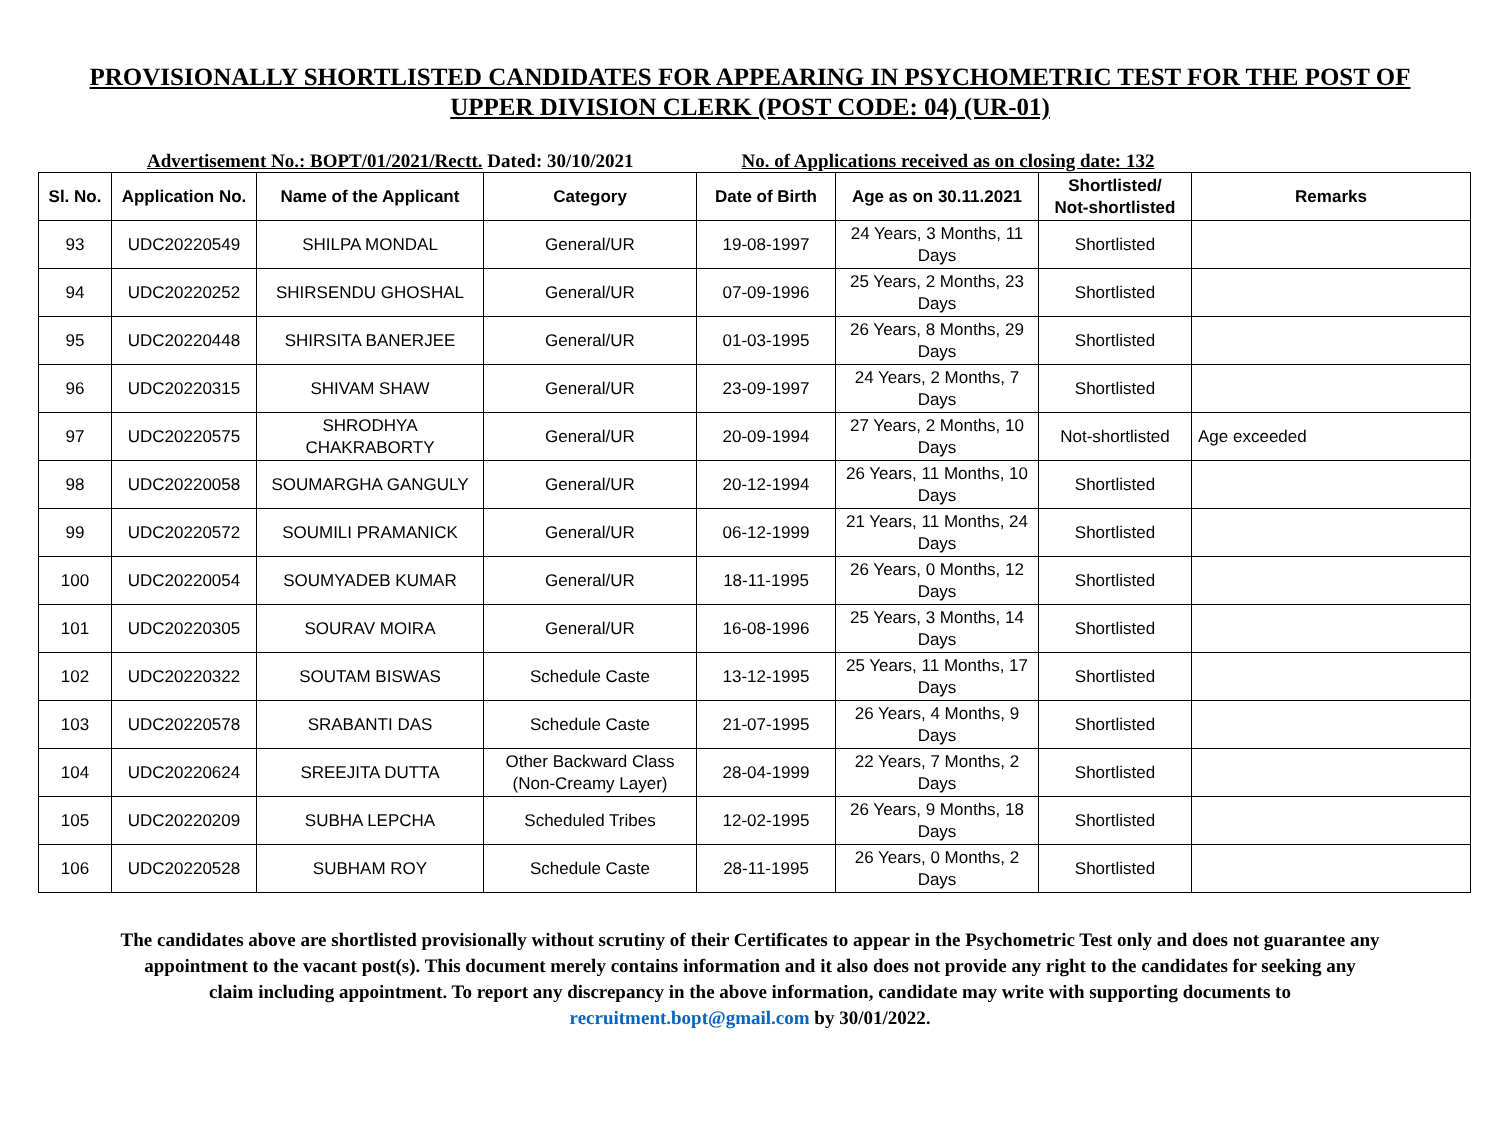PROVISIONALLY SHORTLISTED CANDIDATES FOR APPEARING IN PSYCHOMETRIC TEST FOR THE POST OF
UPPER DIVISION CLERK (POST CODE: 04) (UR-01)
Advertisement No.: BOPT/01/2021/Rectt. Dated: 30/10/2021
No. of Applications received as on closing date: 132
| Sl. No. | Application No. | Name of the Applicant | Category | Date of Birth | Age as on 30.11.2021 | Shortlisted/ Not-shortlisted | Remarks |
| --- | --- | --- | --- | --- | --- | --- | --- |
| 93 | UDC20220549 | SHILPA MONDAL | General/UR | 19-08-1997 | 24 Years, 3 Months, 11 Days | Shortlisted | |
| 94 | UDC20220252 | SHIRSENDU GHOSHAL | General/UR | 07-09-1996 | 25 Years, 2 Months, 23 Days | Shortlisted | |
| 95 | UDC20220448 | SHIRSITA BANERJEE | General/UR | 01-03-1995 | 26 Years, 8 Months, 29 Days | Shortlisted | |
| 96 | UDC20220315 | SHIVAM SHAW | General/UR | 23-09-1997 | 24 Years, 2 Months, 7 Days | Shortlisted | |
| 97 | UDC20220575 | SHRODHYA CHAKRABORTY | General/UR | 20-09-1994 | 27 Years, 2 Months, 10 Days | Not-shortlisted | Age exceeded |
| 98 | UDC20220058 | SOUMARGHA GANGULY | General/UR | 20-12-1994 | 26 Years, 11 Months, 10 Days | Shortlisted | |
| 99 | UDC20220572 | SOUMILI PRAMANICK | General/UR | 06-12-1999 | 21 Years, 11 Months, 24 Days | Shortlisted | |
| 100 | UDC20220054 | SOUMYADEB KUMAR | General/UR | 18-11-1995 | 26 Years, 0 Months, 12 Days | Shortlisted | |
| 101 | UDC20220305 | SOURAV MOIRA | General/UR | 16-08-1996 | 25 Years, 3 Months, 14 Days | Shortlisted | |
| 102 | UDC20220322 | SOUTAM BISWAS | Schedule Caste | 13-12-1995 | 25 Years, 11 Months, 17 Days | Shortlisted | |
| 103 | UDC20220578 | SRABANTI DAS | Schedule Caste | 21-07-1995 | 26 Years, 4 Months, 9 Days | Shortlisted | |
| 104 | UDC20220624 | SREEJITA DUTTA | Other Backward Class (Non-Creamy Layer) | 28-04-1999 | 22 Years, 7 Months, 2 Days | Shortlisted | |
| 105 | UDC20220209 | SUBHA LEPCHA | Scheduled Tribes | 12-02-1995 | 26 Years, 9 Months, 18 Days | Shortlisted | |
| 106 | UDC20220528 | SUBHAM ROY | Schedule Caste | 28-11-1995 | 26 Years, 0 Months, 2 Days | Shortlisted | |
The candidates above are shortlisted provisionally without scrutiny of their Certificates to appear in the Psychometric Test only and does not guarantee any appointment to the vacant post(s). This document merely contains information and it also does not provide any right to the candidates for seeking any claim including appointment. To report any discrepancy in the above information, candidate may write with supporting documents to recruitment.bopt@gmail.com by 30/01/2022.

· · · ·

* [INSTRUCTIONS TO FOLLOW]
Report how many lines in the data above contain "General", without any other words.

* [PROBLEM SOLUTION]
9